Franz Liszt wurde am 22. Oktober 1811 in Raiding, damals Königreich Ungarn, geboren. Von hier aus trat er schon in jungen Jahren als „Wunderkind“ seinen Siegeszug in die Welt an.



liszt.umschwärmt

liszt.umschwärmt

Frauen gerieten bei seinem Auftreten außer sich, manche fielen in Ohnmacht. Die Szenen der „Lisztomanie“ nehmen den Kult um die Popstars des 20. Jahrhunderts vorweg.



liszt.gewaltig

liszt.gewaltig

Franz Liszts Symphonische Dichtung „Les Préludes“  teilt das Schicksal vieler anderer großer Musik des 19. Jahrhunderts, zu politischen Zwecken missbraucht worden zu sein.



liszt.virtuos

liszt.virtuos

Zu den bevorzugten Instrumenten Liszts gehörten stets die Klaviere der legendären  Wiener Klavierbaufabrik Bösendorfer.

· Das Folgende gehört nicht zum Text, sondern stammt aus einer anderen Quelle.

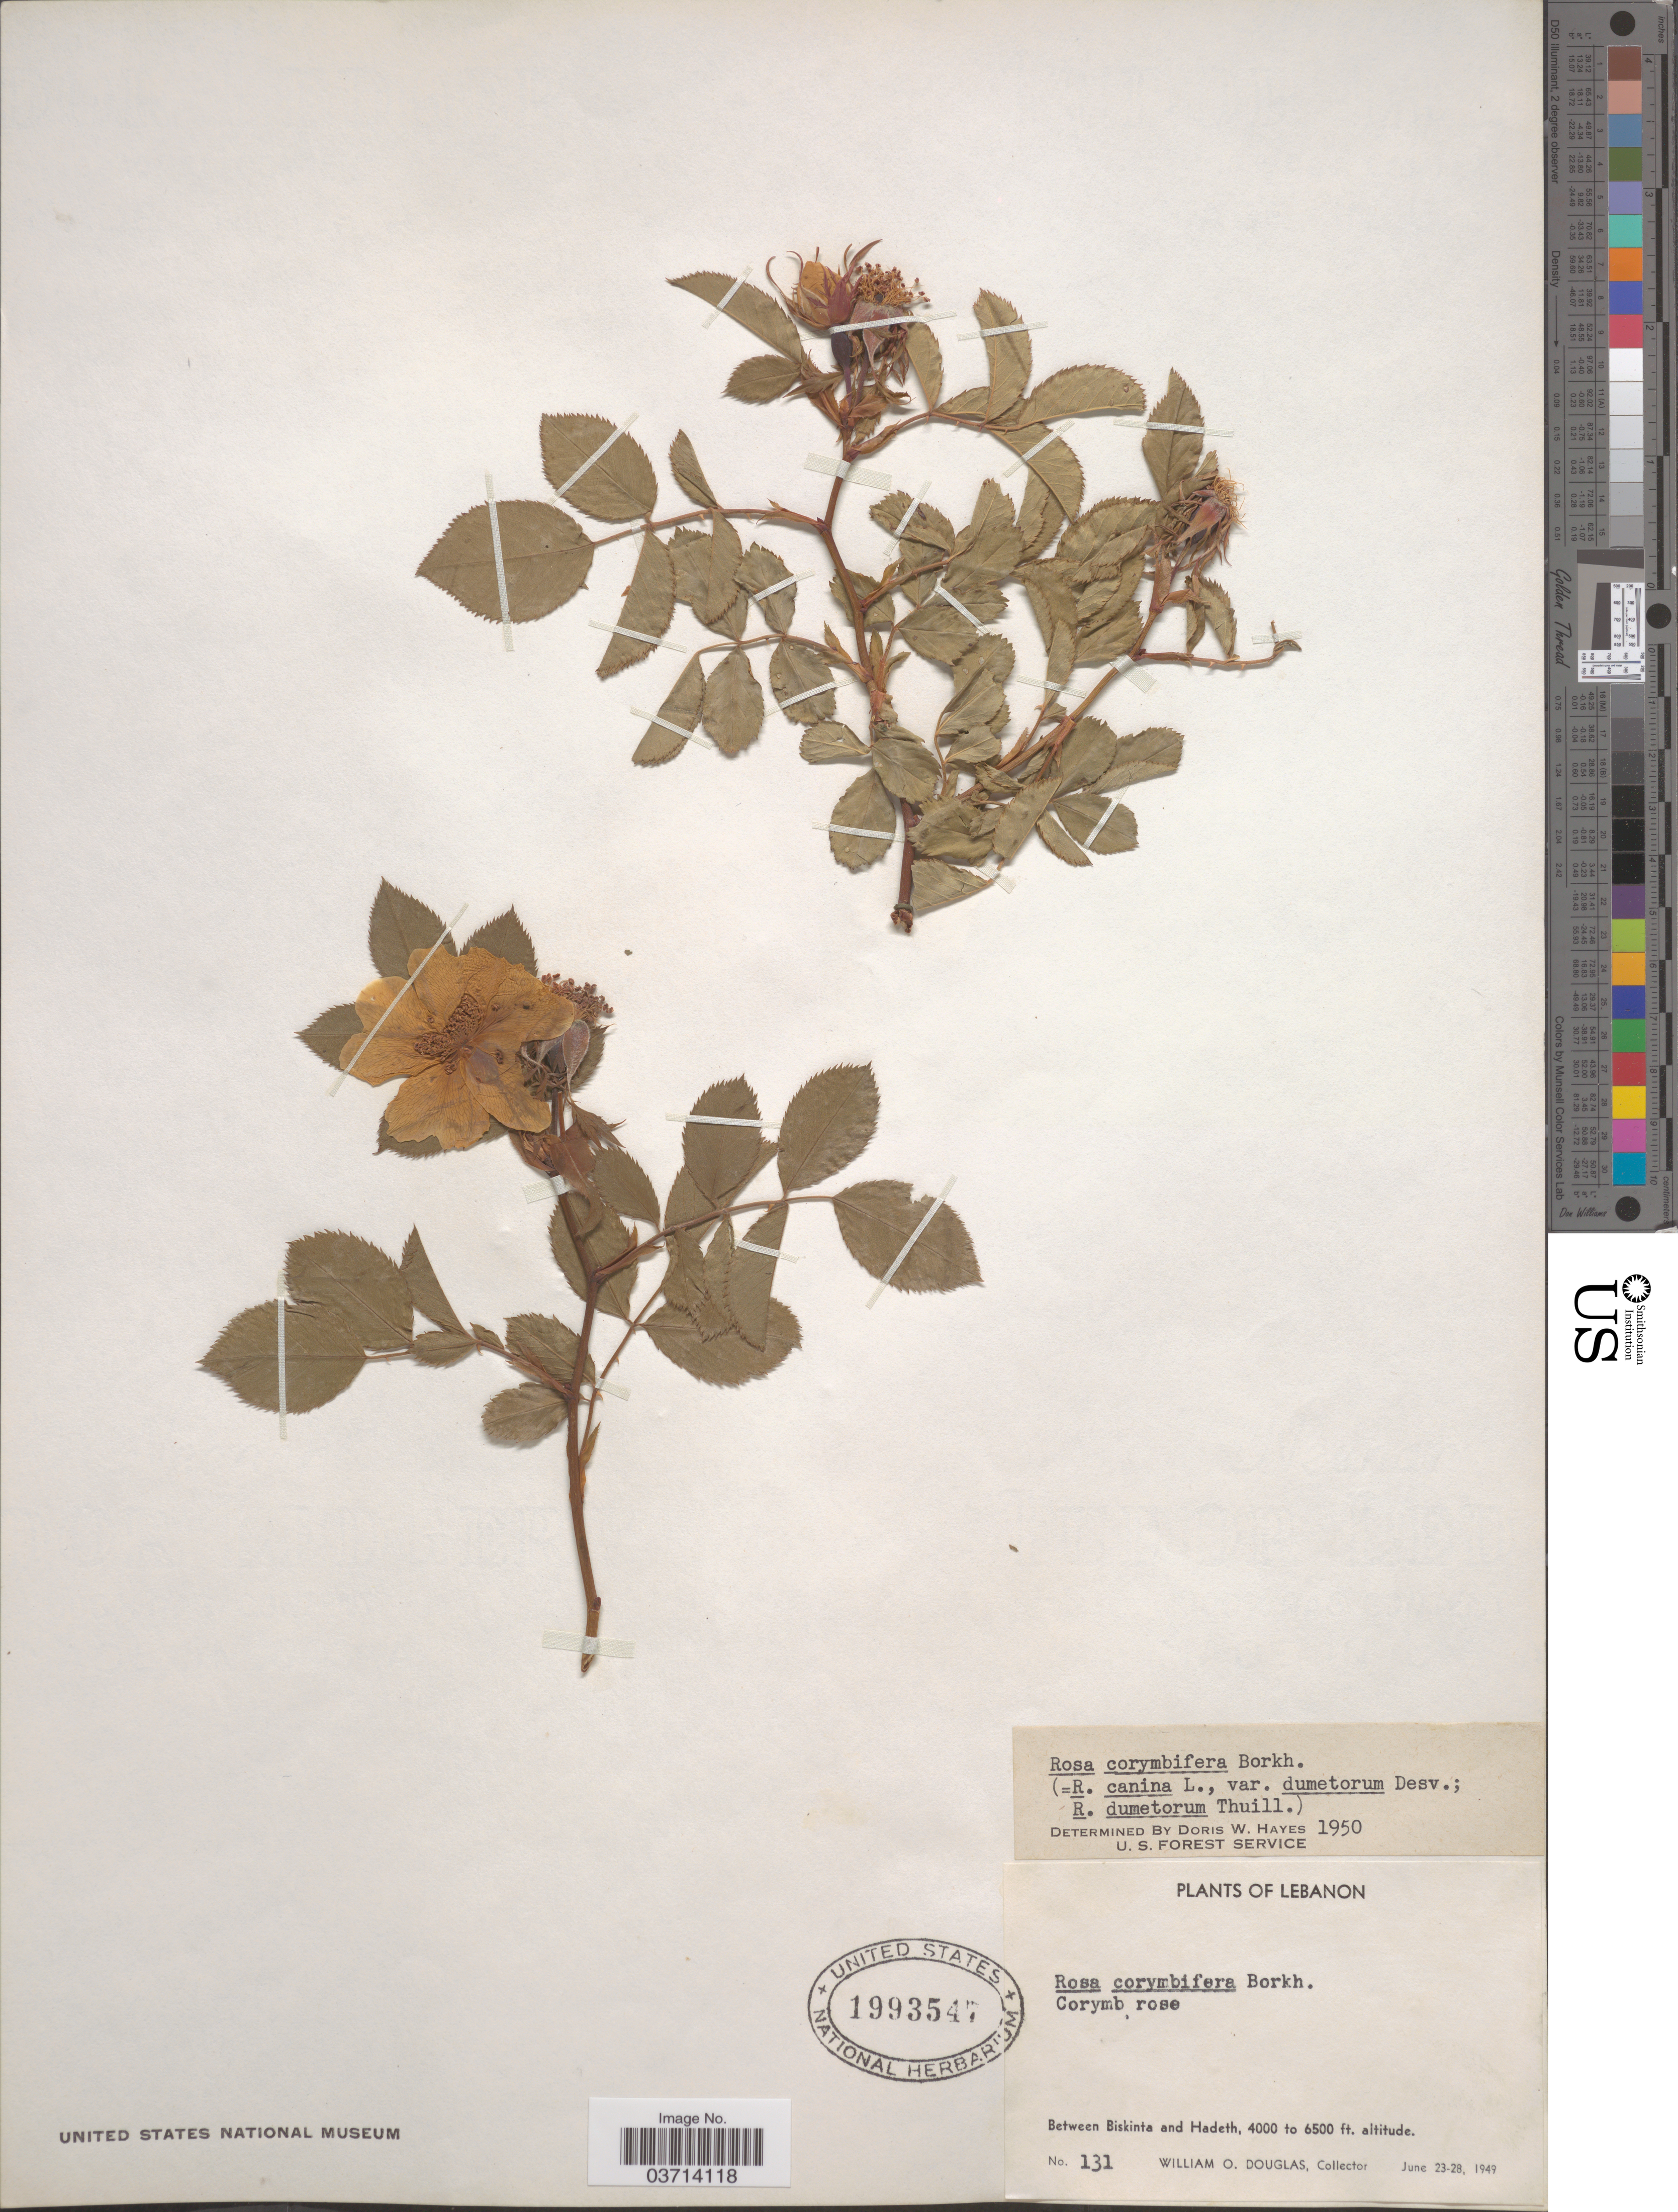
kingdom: Plantae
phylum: Tracheophyta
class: Magnoliopsida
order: Rosales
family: Rosaceae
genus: Rosa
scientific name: Rosa corymbifera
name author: Borkh.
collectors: W. Douglas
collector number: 131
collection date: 1949-06-23/1949-06-28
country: Lebanon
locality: Between Biskinta and Hadeth.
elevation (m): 1219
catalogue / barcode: US 1993547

Ludwig Bösendorfer, Sohn des Firmengründers, war enger Freund Liszts in dessen späten Jahren.



liszt.liebesträumend

liszt.liebesträumend

Der „Liebestraum“ ist neben der Symphonischen Dichtung „Les Préludes“ zweifellos die bekannteste Komposition Liszts. Bei Knopfdruck ertönt der „Liebestraum“ aus dem roten Kubus.



liszt.bildhaft

liszt.bildhaft

Nicht nur als Virtuose und Frauenschwarm, sondern auch noch als Abbé in geistlichem Gewand blieb Liszt eine äußerst markante Erscheinung.



liszt.europäisch

liszt.europäisch

Liszt wurde als deutschsprachiger Ungar in Raiding geboren. Schon in jungen Jahren übersiedelte er nach Paris, wo er seine bedeutendsten künstlerischen Anregungen aus der französischen Kultur erhielt.



liszt.spirituell

liszt.spirituell

Hinter der glamorösen Außenseite des Virtuosen verbarg sich eine innere Spiritualität, die dem Ideal franziskanischer Mildtätigkeit und sozialem Engagement nachstrebte.